Cat: I’ve been to Scotland a few times and it’s always been interesting to visit and so beautiful to shoot there. I’d love to explore more of the country. So of course, I was excited to be given the opportunity to be part of this project, to shoot at the Glenturret distillery, and to see Perthshire for the first time.
Do you prefer shooting black-and-white photography? If so, why?
Chris: ‘Essentials’ and ‘simplicity’ are the two key words in my photography. It’s what keeps me inspired and the reason I shoot pretty much exclusively in black-and-white and with natural light. It’s why I shoot Leica M cameras and still shoot film. For this trip, I used the M10 Monochrom and M6. In a way, the absence of colour removes any potential distractions in pictures. In addition, the majority of the photographers who inspire me the most, and I keep going back to for inspiration, all shoot in black-and-white.

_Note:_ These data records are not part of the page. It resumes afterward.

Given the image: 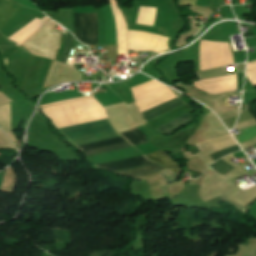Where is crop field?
<instances>
[{
	"instance_id": "crop-field-9",
	"label": "crop field",
	"mask_w": 256,
	"mask_h": 256,
	"mask_svg": "<svg viewBox=\"0 0 256 256\" xmlns=\"http://www.w3.org/2000/svg\"><path fill=\"white\" fill-rule=\"evenodd\" d=\"M165 167L159 166L155 163L141 166V167H136L128 170H122V171H115L114 173H117L119 175L131 177V178H138L146 175H150L153 173L160 172L162 170H165Z\"/></svg>"
},
{
	"instance_id": "crop-field-4",
	"label": "crop field",
	"mask_w": 256,
	"mask_h": 256,
	"mask_svg": "<svg viewBox=\"0 0 256 256\" xmlns=\"http://www.w3.org/2000/svg\"><path fill=\"white\" fill-rule=\"evenodd\" d=\"M75 36L83 43L98 44L96 12H74Z\"/></svg>"
},
{
	"instance_id": "crop-field-2",
	"label": "crop field",
	"mask_w": 256,
	"mask_h": 256,
	"mask_svg": "<svg viewBox=\"0 0 256 256\" xmlns=\"http://www.w3.org/2000/svg\"><path fill=\"white\" fill-rule=\"evenodd\" d=\"M59 132L74 146L120 136L108 119L60 129Z\"/></svg>"
},
{
	"instance_id": "crop-field-6",
	"label": "crop field",
	"mask_w": 256,
	"mask_h": 256,
	"mask_svg": "<svg viewBox=\"0 0 256 256\" xmlns=\"http://www.w3.org/2000/svg\"><path fill=\"white\" fill-rule=\"evenodd\" d=\"M198 83L202 84L207 92L213 94L237 90L236 74L220 78L199 80Z\"/></svg>"
},
{
	"instance_id": "crop-field-1",
	"label": "crop field",
	"mask_w": 256,
	"mask_h": 256,
	"mask_svg": "<svg viewBox=\"0 0 256 256\" xmlns=\"http://www.w3.org/2000/svg\"><path fill=\"white\" fill-rule=\"evenodd\" d=\"M58 129L107 118L103 107L94 99H85L42 109Z\"/></svg>"
},
{
	"instance_id": "crop-field-14",
	"label": "crop field",
	"mask_w": 256,
	"mask_h": 256,
	"mask_svg": "<svg viewBox=\"0 0 256 256\" xmlns=\"http://www.w3.org/2000/svg\"><path fill=\"white\" fill-rule=\"evenodd\" d=\"M193 111H195V109ZM193 111H191V112H193ZM191 112H189V113H191ZM189 113L157 128L156 130L162 132L163 134H171L172 132L177 130L179 127L184 126L186 123L192 122L191 121L192 115H190Z\"/></svg>"
},
{
	"instance_id": "crop-field-23",
	"label": "crop field",
	"mask_w": 256,
	"mask_h": 256,
	"mask_svg": "<svg viewBox=\"0 0 256 256\" xmlns=\"http://www.w3.org/2000/svg\"><path fill=\"white\" fill-rule=\"evenodd\" d=\"M162 176L167 181V185L176 182V175L169 170L161 172Z\"/></svg>"
},
{
	"instance_id": "crop-field-25",
	"label": "crop field",
	"mask_w": 256,
	"mask_h": 256,
	"mask_svg": "<svg viewBox=\"0 0 256 256\" xmlns=\"http://www.w3.org/2000/svg\"><path fill=\"white\" fill-rule=\"evenodd\" d=\"M90 97H93V96L90 95V96H85V97H80V98H75V99H70V100H65V101L50 103V104H46V105H44V106H41V108L48 107V106H52V105H57V104H61V103H65V102H69V101H73V100L84 99V98H90Z\"/></svg>"
},
{
	"instance_id": "crop-field-10",
	"label": "crop field",
	"mask_w": 256,
	"mask_h": 256,
	"mask_svg": "<svg viewBox=\"0 0 256 256\" xmlns=\"http://www.w3.org/2000/svg\"><path fill=\"white\" fill-rule=\"evenodd\" d=\"M183 104H185L183 101L176 98V99H174L172 101H169L165 104H162V105H160L156 108H153L149 111H146V112L142 113L141 115H142V117H143V119L146 123V122H148V121H150V120H152V119H154V118H156V117H158V116H160V115H162V114H164L168 111H171V110H173V109H175V108H177V107H179Z\"/></svg>"
},
{
	"instance_id": "crop-field-12",
	"label": "crop field",
	"mask_w": 256,
	"mask_h": 256,
	"mask_svg": "<svg viewBox=\"0 0 256 256\" xmlns=\"http://www.w3.org/2000/svg\"><path fill=\"white\" fill-rule=\"evenodd\" d=\"M190 110H192V108L189 107L187 104H185V105H183V106H181V107H179V108H177V109H175L171 112H168V113H166V114H164V115H162V116H160V117H158V118H156V119H154V120H152V121H150L146 124L155 129V128L173 120L174 118H176V117H178V116H180V115H182V114H184V113H186Z\"/></svg>"
},
{
	"instance_id": "crop-field-13",
	"label": "crop field",
	"mask_w": 256,
	"mask_h": 256,
	"mask_svg": "<svg viewBox=\"0 0 256 256\" xmlns=\"http://www.w3.org/2000/svg\"><path fill=\"white\" fill-rule=\"evenodd\" d=\"M197 147L200 149V151L214 145L215 147H217L219 150L228 148L230 146L236 145L235 141L232 139V137L230 136V134L228 135H224L221 137H217L211 140H207L201 143L196 144Z\"/></svg>"
},
{
	"instance_id": "crop-field-11",
	"label": "crop field",
	"mask_w": 256,
	"mask_h": 256,
	"mask_svg": "<svg viewBox=\"0 0 256 256\" xmlns=\"http://www.w3.org/2000/svg\"><path fill=\"white\" fill-rule=\"evenodd\" d=\"M146 155L148 157H150L152 160H154L155 162L163 164V165L171 168L178 175V177L181 174V172H182L181 167L167 153L159 150V151L152 152V153H149Z\"/></svg>"
},
{
	"instance_id": "crop-field-3",
	"label": "crop field",
	"mask_w": 256,
	"mask_h": 256,
	"mask_svg": "<svg viewBox=\"0 0 256 256\" xmlns=\"http://www.w3.org/2000/svg\"><path fill=\"white\" fill-rule=\"evenodd\" d=\"M140 113L176 98L166 86L152 80L131 89Z\"/></svg>"
},
{
	"instance_id": "crop-field-20",
	"label": "crop field",
	"mask_w": 256,
	"mask_h": 256,
	"mask_svg": "<svg viewBox=\"0 0 256 256\" xmlns=\"http://www.w3.org/2000/svg\"><path fill=\"white\" fill-rule=\"evenodd\" d=\"M242 131L246 136L236 138L240 144L256 137V126L242 129Z\"/></svg>"
},
{
	"instance_id": "crop-field-7",
	"label": "crop field",
	"mask_w": 256,
	"mask_h": 256,
	"mask_svg": "<svg viewBox=\"0 0 256 256\" xmlns=\"http://www.w3.org/2000/svg\"><path fill=\"white\" fill-rule=\"evenodd\" d=\"M117 26L118 54L127 55V30L126 21L120 11L118 4H111Z\"/></svg>"
},
{
	"instance_id": "crop-field-18",
	"label": "crop field",
	"mask_w": 256,
	"mask_h": 256,
	"mask_svg": "<svg viewBox=\"0 0 256 256\" xmlns=\"http://www.w3.org/2000/svg\"><path fill=\"white\" fill-rule=\"evenodd\" d=\"M126 139L119 137V138H114V139H109V140H104V141H99V142H94V143H89L81 146H77L81 151L88 150V149H93L101 146H106V145H111L115 143H120V142H125Z\"/></svg>"
},
{
	"instance_id": "crop-field-15",
	"label": "crop field",
	"mask_w": 256,
	"mask_h": 256,
	"mask_svg": "<svg viewBox=\"0 0 256 256\" xmlns=\"http://www.w3.org/2000/svg\"><path fill=\"white\" fill-rule=\"evenodd\" d=\"M155 12L156 8L140 7L137 23L153 26Z\"/></svg>"
},
{
	"instance_id": "crop-field-19",
	"label": "crop field",
	"mask_w": 256,
	"mask_h": 256,
	"mask_svg": "<svg viewBox=\"0 0 256 256\" xmlns=\"http://www.w3.org/2000/svg\"><path fill=\"white\" fill-rule=\"evenodd\" d=\"M210 167L217 170L218 172H220L223 175L226 174L228 171H230L232 168H234L221 159L219 161L215 162L214 164H212Z\"/></svg>"
},
{
	"instance_id": "crop-field-16",
	"label": "crop field",
	"mask_w": 256,
	"mask_h": 256,
	"mask_svg": "<svg viewBox=\"0 0 256 256\" xmlns=\"http://www.w3.org/2000/svg\"><path fill=\"white\" fill-rule=\"evenodd\" d=\"M124 137H126L130 143H132L134 146L148 143V141L145 139L144 135L140 132L138 128L121 133Z\"/></svg>"
},
{
	"instance_id": "crop-field-21",
	"label": "crop field",
	"mask_w": 256,
	"mask_h": 256,
	"mask_svg": "<svg viewBox=\"0 0 256 256\" xmlns=\"http://www.w3.org/2000/svg\"><path fill=\"white\" fill-rule=\"evenodd\" d=\"M238 150H241V149L239 148L238 145H236V146L230 147L228 149H225V150H222V151H218V152H216V153H214V154H212L210 156H211V158L214 161H216V160L220 159L221 157H223L224 155L234 153V152H236Z\"/></svg>"
},
{
	"instance_id": "crop-field-26",
	"label": "crop field",
	"mask_w": 256,
	"mask_h": 256,
	"mask_svg": "<svg viewBox=\"0 0 256 256\" xmlns=\"http://www.w3.org/2000/svg\"><path fill=\"white\" fill-rule=\"evenodd\" d=\"M0 88H2V86L0 85Z\"/></svg>"
},
{
	"instance_id": "crop-field-8",
	"label": "crop field",
	"mask_w": 256,
	"mask_h": 256,
	"mask_svg": "<svg viewBox=\"0 0 256 256\" xmlns=\"http://www.w3.org/2000/svg\"><path fill=\"white\" fill-rule=\"evenodd\" d=\"M152 163V161L144 155L128 158L120 161L110 162L106 164L97 165L98 167L104 168L106 170L114 171L121 169H128L144 164Z\"/></svg>"
},
{
	"instance_id": "crop-field-5",
	"label": "crop field",
	"mask_w": 256,
	"mask_h": 256,
	"mask_svg": "<svg viewBox=\"0 0 256 256\" xmlns=\"http://www.w3.org/2000/svg\"><path fill=\"white\" fill-rule=\"evenodd\" d=\"M129 50L155 52L168 49L166 37H161L141 31H128Z\"/></svg>"
},
{
	"instance_id": "crop-field-22",
	"label": "crop field",
	"mask_w": 256,
	"mask_h": 256,
	"mask_svg": "<svg viewBox=\"0 0 256 256\" xmlns=\"http://www.w3.org/2000/svg\"><path fill=\"white\" fill-rule=\"evenodd\" d=\"M72 44H73V38L67 32L66 50H65L64 57H63V61H62L65 64H67V61L69 59L70 51L72 49Z\"/></svg>"
},
{
	"instance_id": "crop-field-24",
	"label": "crop field",
	"mask_w": 256,
	"mask_h": 256,
	"mask_svg": "<svg viewBox=\"0 0 256 256\" xmlns=\"http://www.w3.org/2000/svg\"><path fill=\"white\" fill-rule=\"evenodd\" d=\"M246 76L252 82V84L255 86L256 85V69L248 71Z\"/></svg>"
},
{
	"instance_id": "crop-field-17",
	"label": "crop field",
	"mask_w": 256,
	"mask_h": 256,
	"mask_svg": "<svg viewBox=\"0 0 256 256\" xmlns=\"http://www.w3.org/2000/svg\"><path fill=\"white\" fill-rule=\"evenodd\" d=\"M127 147H133V146L131 144H129L128 142H125V143H120V144H116V145H111V146H106V147H101V148H97V149H93V150L84 151V153L86 156H91V155L114 151V150L123 149V148H127Z\"/></svg>"
}]
</instances>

Cat: I do! The images that move me the most and stick with me after I’ve seen them, are always black-and-white. I think black-and-white images can be strikingly simple, graphic, beautiful, and really impactful. Working with light, shape, and texture, to create a mood, a feeling, and draw you in.
Which M cameras and lenses do you own and why do you like using the M-System?
Chris: Many years ago, I sold all the old film cameras I’d collected. With the money, I bought my first second-hand Leica M6. I’ve never looked back. It’s by far my favourite camera in the world! Today, I’m very fortunate to own several M bodies and lenses. There’s something about the heritage and simplicity of the M cameras which inspires me to take pictures every day. I never leave the house without it.
Cat: I shot these images in Scotland with the M6 and the M10-P. The size and quality of the bodies and lenses make them perfect for carrying everywhere. They bring you the joy of exploring and experiencing places, as the M cameras are small and lightweight obviously, but also stripped-back and intuitive to shoot with. Generally, I love shooting with the Summilux-M 35mm and Summilux-M 50mm lenses for environmental portraits and experimenting with composition to reveal more or less of a place, depending on what it adds to the story.
What inspired you the most on your trip?
Chris: Meeting and spending time with the amazing people who work at the Glenturret Whisky Distillery. Whilst shadowing them at work with my camera, I was completely in awe of their dedication and passion for the craft of whisky-making. Something I was hopefully able to capture in the photographs.
Cat: Glenturret is the oldest distillery in Scotland, it’s exciting to be able to shoot in a historic location and talk to the people who work there and learn about what they do. With portrait photography it’s always inspiring to meet people, to be given the opportunity to step into their world for a moment and to want to document their story in a way that feels true to them.